** Opening EXTRACTED TEXT block **
Re: diffusion tech from Dave Raggett on 2022-12-26 (public-aikr@w3.org from December 2022)

From: Dave Raggett <dsr@w3.org>
Date: Mon, 26 Dec 2022 12:00:01 +0000
To: Paola Di Maio <paoladimaio10@gmail.com>
Cc: W3C AIKR CG <public-aikr@w3.org>
Message-Id: <3264D7C8-0181-4A58-BD44-8C8D4B88D1DC@w3.org>
There are plenty of resources for learning how to work with neural networks, but very little on manipulation of latent semantics, so a primer would be premature.

A likely way forward will be to train a secondary network to generate detailed descriptions of an image composition from the latent semantics, and to then use that in reverse to apply transformations. e.g. to change the colour of a given disc from green to blue and to add a yellow square. One complication is that the latent semantics are spread across layers. There is a loose similarity to natural language translation in which involves a stack of layers than start from syntactic details, transition to semantics then to syntactic details, before the word tokens for the target language.
** Closing EXTRACTED TEXT block **
**WHAT TO PRODUCE**: Copy the mailing-list message again, starting with "Re: diffusion tech" and going on through "would be premature.", but change "neural networks" to "deep learning models".
** Opening MATERIAL SUPPLIED block **
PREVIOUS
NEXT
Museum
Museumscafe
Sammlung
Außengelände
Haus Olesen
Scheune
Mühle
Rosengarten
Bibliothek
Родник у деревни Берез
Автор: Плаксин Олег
** Closing MATERIAL SUPPLIED block **
** Opening MATERIAL SUPPLIED block **
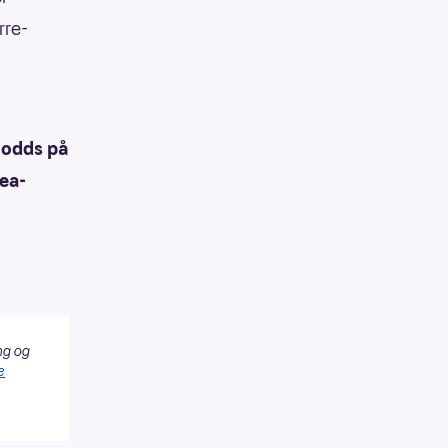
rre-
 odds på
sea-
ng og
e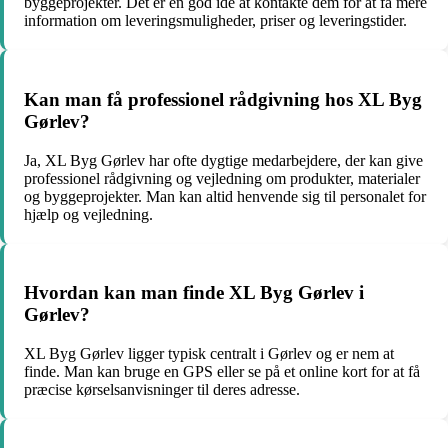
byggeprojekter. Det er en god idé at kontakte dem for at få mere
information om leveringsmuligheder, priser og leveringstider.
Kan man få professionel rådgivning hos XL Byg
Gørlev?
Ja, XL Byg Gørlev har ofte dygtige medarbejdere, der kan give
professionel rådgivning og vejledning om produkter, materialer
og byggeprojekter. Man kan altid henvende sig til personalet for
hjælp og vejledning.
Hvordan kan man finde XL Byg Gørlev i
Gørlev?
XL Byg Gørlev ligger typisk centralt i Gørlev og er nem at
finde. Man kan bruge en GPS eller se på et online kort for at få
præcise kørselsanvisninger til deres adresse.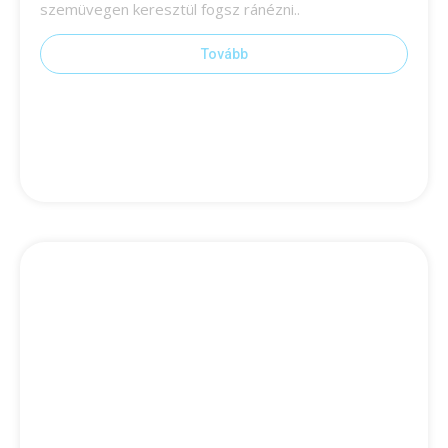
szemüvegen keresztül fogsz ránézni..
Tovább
** Closing MATERIAL SUPPLIED block **
** Opening MATERIAL SUPPLIED block **
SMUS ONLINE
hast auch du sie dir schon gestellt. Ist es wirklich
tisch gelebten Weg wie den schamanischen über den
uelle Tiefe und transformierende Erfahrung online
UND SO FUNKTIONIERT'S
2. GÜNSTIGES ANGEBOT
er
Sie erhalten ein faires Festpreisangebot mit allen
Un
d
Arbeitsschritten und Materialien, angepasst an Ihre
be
** Closing MATERIAL SUPPLIED block **
**EXERCISE SOLUTION**:
Re: diffusion tech from Dave Raggett on 2022-12-26 (public-aikr@w3.org from December 2022)

From: Dave Raggett <dsr@w3.org>
Date: Mon, 26 Dec 2022 12:00:01 +0000
To: Paola Di Maio <paoladimaio10@gmail.com>
Cc: W3C AIKR CG <public-aikr@w3.org>
Message-Id: <3264D7C8-0181-4A58-BD44-8C8D4B88D1DC@w3.org>
There are plenty of resources for learning how to work with deep learning models, but very little on manipulation of latent semantics, so a primer would be premature.